Feast of the Visitation

A young mother liked to sing lullabies to her children at bed time.  One evening she overheard her six-year-old son saying to his younger sister, “If you pretend to be asleep, mom will stop singing.” Wouldn’t it be nice if that worked for homilies, too?  Just fall asleep and the homilist will stop. 

Today we celebrate the feast of Mary’s visit to Elizabeth.  Abbé de Rancé wrote a beautiful meditation about her visit. He writes, (and I paraphrase): “Today we honor Mary with Jesus hidden in her womb, producing grace in the heart of Elizabeth and in the heart of John cloistered in her womb. There’s not a single grace which has not come to us from Jesus visiting us and giving us his very self, hidden now in the womb of the Church as he was once hidden in the womb of Mary.  All the graces we receive are given in such a way that each of us owes our salvation to the prayers of others, beginning with Mary.”

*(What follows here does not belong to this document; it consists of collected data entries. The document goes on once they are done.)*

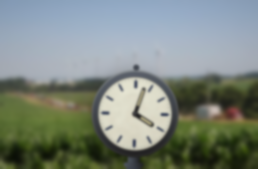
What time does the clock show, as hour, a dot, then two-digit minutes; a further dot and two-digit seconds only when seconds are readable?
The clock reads 4.03
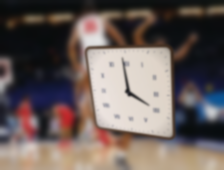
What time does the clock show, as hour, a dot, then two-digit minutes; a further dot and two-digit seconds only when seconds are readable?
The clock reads 3.59
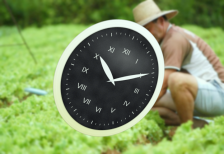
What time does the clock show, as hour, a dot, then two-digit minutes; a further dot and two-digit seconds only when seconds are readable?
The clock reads 10.10
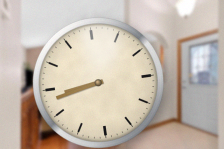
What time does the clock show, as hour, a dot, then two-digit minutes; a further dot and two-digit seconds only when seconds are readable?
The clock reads 8.43
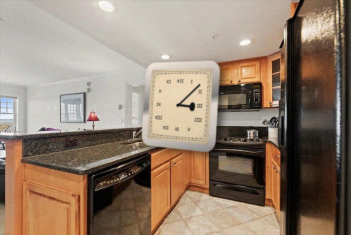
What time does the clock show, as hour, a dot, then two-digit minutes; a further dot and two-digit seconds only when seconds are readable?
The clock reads 3.08
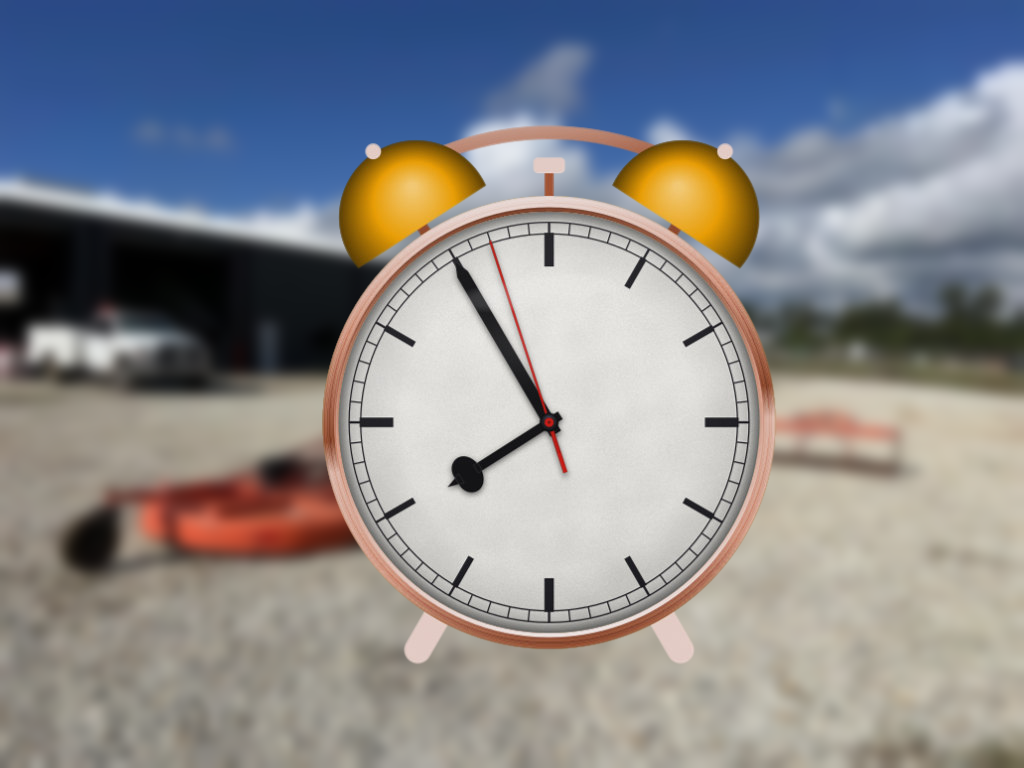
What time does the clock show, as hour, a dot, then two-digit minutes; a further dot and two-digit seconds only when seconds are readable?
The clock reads 7.54.57
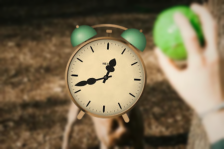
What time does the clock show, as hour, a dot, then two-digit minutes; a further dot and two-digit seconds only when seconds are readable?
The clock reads 12.42
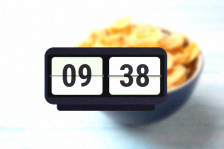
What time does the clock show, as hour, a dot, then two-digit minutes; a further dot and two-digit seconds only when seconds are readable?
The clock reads 9.38
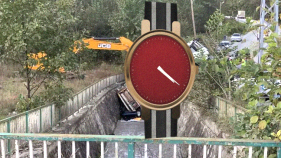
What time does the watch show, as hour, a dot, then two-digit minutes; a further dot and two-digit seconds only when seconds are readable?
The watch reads 4.21
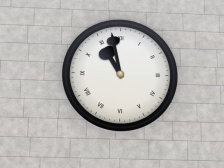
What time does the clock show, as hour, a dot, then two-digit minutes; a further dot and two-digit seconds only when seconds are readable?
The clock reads 10.58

Mary’s visitation to Elizabeth reminds us of this great mystery, that our salvation is bound up with the prayers of others for us.  No one in the Church is self-sufficient. All Christians are not only our sisters and brothers, but also our mothers in the life of grace. So, each of us is a mother and a child of all other Christians. Together we are being formed into the communion of saints.